The most powerful US law official has made clear her opinion of the guardians of the beautiful game who will vote for a new president on Friday. The last two FIFA congresses were raided under US warrants.
“The message... should be clear to every culpable individual who remains in the shadows, hoping to evade our investigation,” Lynch said after the last Zurich arrests in December.
“You will not wait us out. You will not escape our focus.”
The first African American woman to hold the post of attorney general unveiled the huge FIFA corruption campaign in May only weeks after being sworn in. She spent years overseeing the painstaking investigation in her previous job as a federal prosecutor in New York.
Between May and December, Lynch’s department announced indictments against 39 individuals and two companies over more than $200 million in football contract bribes dating back a quarter of a century.
Parallel US and Swiss prosecutions led to the downfall of FIFA President Sepp Blatter and rocketed Lynch onto the international stage. But for a career prosecutor who says no one is above the law, it was business as usual.
For years, the two-time attorney for the eastern district of New York worked tirelessly to put mobsters, terrorists, white collar criminals and rights abusers behind bars, combining legal aggression with charm.
Lynch, 56, grew up in Durham, North Carolina with a Baptist minister father and a librarian mother. She went to Harvard University, graduating with degrees in literature and law.
After working in private practice, she joined the US attorney’s office in Brooklyn in 1990, forging a reputation as a prosecutor in cases of narcotics, violent crimes, public corruption and civil rights.
She served on the prosecution team that convicted several New York police officers over the sexual assault and beating of Haitian immigrant Abner Louima in 1997 — a case that rocked the city.

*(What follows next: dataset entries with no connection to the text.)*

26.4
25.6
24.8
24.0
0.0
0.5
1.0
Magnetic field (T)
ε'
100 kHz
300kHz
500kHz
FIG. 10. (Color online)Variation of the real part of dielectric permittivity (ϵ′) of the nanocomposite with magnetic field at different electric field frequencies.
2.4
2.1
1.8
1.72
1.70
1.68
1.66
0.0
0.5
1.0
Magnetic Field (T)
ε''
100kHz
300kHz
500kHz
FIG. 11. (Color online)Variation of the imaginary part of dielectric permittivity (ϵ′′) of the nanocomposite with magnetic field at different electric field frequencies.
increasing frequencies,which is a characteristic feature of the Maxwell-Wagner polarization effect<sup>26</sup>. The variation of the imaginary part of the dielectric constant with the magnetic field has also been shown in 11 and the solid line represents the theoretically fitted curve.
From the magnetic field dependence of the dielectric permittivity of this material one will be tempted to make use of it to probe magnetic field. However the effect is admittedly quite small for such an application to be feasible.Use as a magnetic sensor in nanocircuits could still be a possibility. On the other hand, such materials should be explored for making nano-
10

In 1999, she was appointed by President Bill Clinton to lead the US attorney’s office in Brooklyn, a political appointment she lost after George W. Bush took office in 2001.
She returned to private practice and worked pro bono for the International Criminal Tribunal for Rwanda, established to prosecute those behind the 1994 genocide.
In 2010, she was re-appointed US attorney in Brooklyn by President Barack Obama. Under her leadership, the office prosecuted more terror cases after the September 11, 2001 attacks, including extremists who plotted to bomb the New York subway and the Federal Reserve Bank.
She went after corrupt public servants and politicians in both parties, cyber-criminals and human traffickers, and won billions of dollars in settlements in fraud cases involving major banks.
But she was saddled with heavy criticism for reaching a deal with HSBC that saved one of the largest banks in the world from criminal charges for money laundering — in exchange for a $1.9 billion fine.
In November 2014, Obama nominated her to replace Eric Holder, America’s first African American attorney general, but for nearly six months, Republican senators blocked her appointment.
“Loretta has spent her life fighting for the fair and equal justice that is the foundation of our democracy,” Obama said. Democratic Senator Diane Feinstein has called her a blend of “steel and velvet.”
In her confirmation hearings before the Senate last April, Lynch pledged to go after white collar crime and she was finally sworn in as the country’s 83rd attorney general on April 27, 2015.
Since becoming attorney general, she has ordered federal investigations into police practices in Baltimore, Chicago and San Francisco over the deaths of blacks at the hands of officers.
In February, she also announced the justice department was taking the city of Ferguson, Missouri to court for rejecting reforms following the police killing of unarmed black teen Michael Brown.
Lynch is married and has two grown-up step-children.